The treatment protocol for ANET remains controversial, as they are rare tumors with an unpredictable biological behavior and prognosis [7] . Since tumor size has not been clearly established to correlate with lymph nodal positivity status, pancreaticoduodenectomy is often recommended as the treatment of choice for tumors of any size with no distant spread [9] [12] [13] . However, less invasive procedures like local excision and endoscopic resections have also been successfully attempted, especially for ANET less than 2 cm size or in high risk surgical candidates [4] [5] [14] . Extensive debulking surgery should be considered in patients with hormonal hypersecretion, even in the presence of advanced disease (extensive local or distant metastasis) since it has been shown to offer survival rates of up to 80% at 5 years [7] . Our patient had a successful local resection of his tumor, and has been disease free for the past twenty-four months.

In cases of liver metastases, surgical resection or other cyto-reductive techniques, such as radiofrequency ablation and chemoembolization, have been shown to improve hormone-mediated symptoms, quality of life and survival in certain groups of patients [15] . Patients with slowly growing carcinoid tumors do not generally benefit from cytotoxic chemotherapy. Somatostatin analogues can induce a symptomatic and biochemical response, but more recent studies have also indicated a cytostatic effect [16] . Tumor-targeted radioactive treatment with 90yttrium and 177lutetium coupled to a somatostatin analogue is currently under clinical evaluation [16] . Preliminary data indicate promising clinical potentials.

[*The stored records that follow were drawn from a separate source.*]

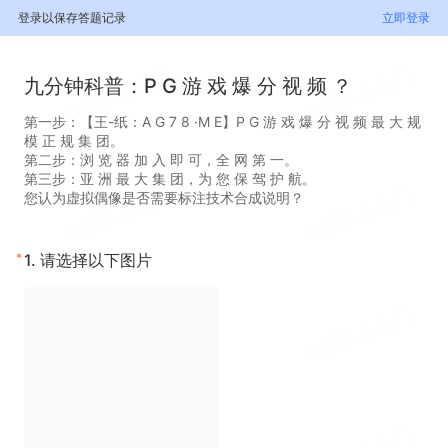
登录以保存答题记录
立即登录
九分钟科普：P G 游 戏 爆 分 视 频 ？
第一步：【王-纸：A G 7 8 ·M E】P G 游 戏 爆 分 视 频 最 大 规
模 正 规 集 团。
第二步：浏 览 器 加 入 即 可，全 网 第 一。
第三步：亚 洲 最 大 集 团，为 您 保 驾 护 航。
您认为虚拟偶像是否需要标注技术合成说明？
*
1.
请选择以下图片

3.3. Survival and Long-Term Follow up

Low-grade tumors show a 5 and 10-year survival rate to the tune of 80% and 71%, respectively, whereas high-grade neuroendocrine tumors have abysmal 5- and 10-year survival rates of about 15% [3] [17] . Tumor grade and distant metastasis are the most important prognostic factors in determining survival in ANET. Other tumor properties, like nodal involvement, tumor size and resection margins, appear to be of lesser significance in predicting long-term survival [18] -[20] .

Patients undergoing curative surgery should be followed every 3 - 6 months for at least 5 years in order to detect eventual surgically removable recurrences. Examination should include biochemical markers depending on the associated clinical syndrome. Imaging by CT or MRI should be completed every 6 months.

4. Conclusion

ANETs are rare GI tumors but nevertheless should be included in the differential list for recurrent abdominal pain of unknown cause. Though pancreatiduodenectomy has been standard practice, there is increasing evidence that local resection could be an alternative treatment modality with much less morbidity—an important consideration when deciding management options in younger patients.

Conflicts of Interest

The authors declare no conflicts of interest.